The records START
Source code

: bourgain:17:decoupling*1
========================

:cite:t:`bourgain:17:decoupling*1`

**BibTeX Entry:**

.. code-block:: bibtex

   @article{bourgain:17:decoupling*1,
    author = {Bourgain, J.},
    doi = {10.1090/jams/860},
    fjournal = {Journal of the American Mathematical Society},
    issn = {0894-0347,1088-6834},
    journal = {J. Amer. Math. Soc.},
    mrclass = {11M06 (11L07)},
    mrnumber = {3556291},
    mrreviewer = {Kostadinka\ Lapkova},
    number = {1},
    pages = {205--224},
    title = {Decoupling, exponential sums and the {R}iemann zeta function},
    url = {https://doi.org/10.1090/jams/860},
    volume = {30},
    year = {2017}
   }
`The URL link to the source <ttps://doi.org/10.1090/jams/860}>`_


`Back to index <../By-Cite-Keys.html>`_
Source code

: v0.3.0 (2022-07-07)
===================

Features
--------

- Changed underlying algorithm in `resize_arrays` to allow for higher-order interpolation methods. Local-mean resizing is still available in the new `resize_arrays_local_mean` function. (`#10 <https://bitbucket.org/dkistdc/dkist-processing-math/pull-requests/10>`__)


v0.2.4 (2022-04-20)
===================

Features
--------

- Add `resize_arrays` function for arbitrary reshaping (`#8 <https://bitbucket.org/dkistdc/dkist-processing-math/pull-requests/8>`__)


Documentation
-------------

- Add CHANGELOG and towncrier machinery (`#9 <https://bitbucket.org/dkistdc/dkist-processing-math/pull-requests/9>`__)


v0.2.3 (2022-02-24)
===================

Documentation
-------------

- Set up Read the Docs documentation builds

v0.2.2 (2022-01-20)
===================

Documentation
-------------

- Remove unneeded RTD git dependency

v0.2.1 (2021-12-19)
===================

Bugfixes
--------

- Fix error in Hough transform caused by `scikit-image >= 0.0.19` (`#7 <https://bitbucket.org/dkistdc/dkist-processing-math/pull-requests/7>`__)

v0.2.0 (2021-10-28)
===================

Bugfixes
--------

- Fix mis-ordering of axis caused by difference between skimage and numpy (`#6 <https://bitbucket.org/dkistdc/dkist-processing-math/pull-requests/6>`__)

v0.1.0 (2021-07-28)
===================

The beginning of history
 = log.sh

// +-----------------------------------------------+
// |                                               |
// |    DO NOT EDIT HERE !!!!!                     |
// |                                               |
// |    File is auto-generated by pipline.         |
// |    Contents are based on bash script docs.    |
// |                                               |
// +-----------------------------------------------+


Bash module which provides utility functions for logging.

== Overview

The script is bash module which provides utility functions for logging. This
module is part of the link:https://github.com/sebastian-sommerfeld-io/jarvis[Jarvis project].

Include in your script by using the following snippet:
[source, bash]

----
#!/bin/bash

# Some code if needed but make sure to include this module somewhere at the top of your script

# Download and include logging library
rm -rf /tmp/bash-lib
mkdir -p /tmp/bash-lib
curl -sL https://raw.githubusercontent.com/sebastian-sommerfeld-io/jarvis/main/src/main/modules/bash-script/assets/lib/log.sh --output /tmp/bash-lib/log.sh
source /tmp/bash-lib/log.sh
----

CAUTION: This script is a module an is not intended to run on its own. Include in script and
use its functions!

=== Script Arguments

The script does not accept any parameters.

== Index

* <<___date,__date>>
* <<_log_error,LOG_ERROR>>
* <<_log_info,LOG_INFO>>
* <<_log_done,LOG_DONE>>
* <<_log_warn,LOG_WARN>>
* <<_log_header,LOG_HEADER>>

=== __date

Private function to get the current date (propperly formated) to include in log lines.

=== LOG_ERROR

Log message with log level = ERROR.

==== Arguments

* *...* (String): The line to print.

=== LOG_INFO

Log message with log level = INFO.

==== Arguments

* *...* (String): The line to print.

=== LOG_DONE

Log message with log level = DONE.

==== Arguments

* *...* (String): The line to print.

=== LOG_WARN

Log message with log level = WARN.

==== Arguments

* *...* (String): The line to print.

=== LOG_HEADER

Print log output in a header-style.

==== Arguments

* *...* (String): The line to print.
The records END
◆ **Problem statement**
Repeat every line of the data, exactly and in full.

◆ **Written response**
Source code

: bourgain:17:decoupling*1
========================

:cite:t:`bourgain:17:decoupling*1`

**BibTeX Entry:**

.. code-block:: bibtex

   @article{bourgain:17:decoupling*1,
    author = {Bourgain, J.},
    doi = {10.1090/jams/860},
    fjournal = {Journal of the American Mathematical Society},
    issn = {0894-0347,1088-6834},
    journal = {J. Amer. Math. Soc.},
    mrclass = {11M06 (11L07)},
    mrnumber = {3556291},
    mrreviewer = {Kostadinka\ Lapkova},
    number = {1},
    pages = {205--224},
    title = {Decoupling, exponential sums and the {R}iemann zeta function},
    url = {https://doi.org/10.1090/jams/860},
    volume = {30},
    year = {2017}
   }
`The URL link to the source <ttps://doi.org/10.1090/jams/860}>`_


`Back to index <../By-Cite-Keys.html>`_
Source code

: v0.3.0 (2022-07-07)
===================

Features
--------

- Changed underlying algorithm in `resize_arrays` to allow for higher-order interpolation methods. Local-mean resizing is still available in the new `resize_arrays_local_mean` function. (`#10 <https://bitbucket.org/dkistdc/dkist-processing-math/pull-requests/10>`__)


v0.2.4 (2022-04-20)
===================

Features
--------

- Add `resize_arrays` function for arbitrary reshaping (`#8 <https://bitbucket.org/dkistdc/dkist-processing-math/pull-requests/8>`__)


Documentation
-------------

- Add CHANGELOG and towncrier machinery (`#9 <https://bitbucket.org/dkistdc/dkist-processing-math/pull-requests/9>`__)


v0.2.3 (2022-02-24)
===================

Documentation
-------------

- Set up Read the Docs documentation builds

v0.2.2 (2022-01-20)
===================

Documentation
-------------

- Remove unneeded RTD git dependency

v0.2.1 (2021-12-19)
===================

Bugfixes
--------

- Fix error in Hough transform caused by `scikit-image >= 0.0.19` (`#7 <https://bitbucket.org/dkistdc/dkist-processing-math/pull-requests/7>`__)

v0.2.0 (2021-10-28)
===================

Bugfixes
--------

- Fix mis-ordering of axis caused by difference between skimage and numpy (`#6 <https://bitbucket.org/dkistdc/dkist-processing-math/pull-requests/6>`__)

v0.1.0 (2021-07-28)
===================

The beginning of history
 = log.sh

// +-----------------------------------------------+
// |                                               |
// |    DO NOT EDIT HERE !!!!!                     |
// |                                               |
// |    File is auto-generated by pipline.         |
// |    Contents are based on bash script docs.    |
// |                                               |
// +-----------------------------------------------+


Bash module which provides utility functions for logging.

== Overview

The script is bash module which provides utility functions for logging. This
module is part of the link:https://github.com/sebastian-sommerfeld-io/jarvis[Jarvis project].

Include in your script by using the following snippet:
[source, bash]

----
#!/bin/bash

# Some code if needed but make sure to include this module somewhere at the top of your script

# Download and include logging library
rm -rf /tmp/bash-lib
mkdir -p /tmp/bash-lib
curl -sL https://raw.githubusercontent.com/sebastian-sommerfeld-io/jarvis/main/src/main/modules/bash-script/assets/lib/log.sh --output /tmp/bash-lib/log.sh
source /tmp/bash-lib/log.sh
----

CAUTION: This script is a module an is not intended to run on its own. Include in script and
use its functions!

=== Script Arguments

The script does not accept any parameters.

== Index

* <<___date,__date>>
* <<_log_error,LOG_ERROR>>
* <<_log_info,LOG_INFO>>
* <<_log_done,LOG_DONE>>
* <<_log_warn,LOG_WARN>>
* <<_log_header,LOG_HEADER>>

=== __date

Private function to get the current date (propperly formated) to include in log lines.

=== LOG_ERROR

Log message with log level = ERROR.

==== Arguments

* *...* (String): The line to print.

=== LOG_INFO

Log message with log level = INFO.

==== Arguments

* *...* (String): The line to print.

=== LOG_DONE

Log message with log level = DONE.

==== Arguments

* *...* (String): The line to print.

=== LOG_WARN

Log message with log level = WARN.

==== Arguments

* *...* (String): The line to print.

=== LOG_HEADER

Print log output in a header-style.

==== Arguments

* *...* (String): The line to print.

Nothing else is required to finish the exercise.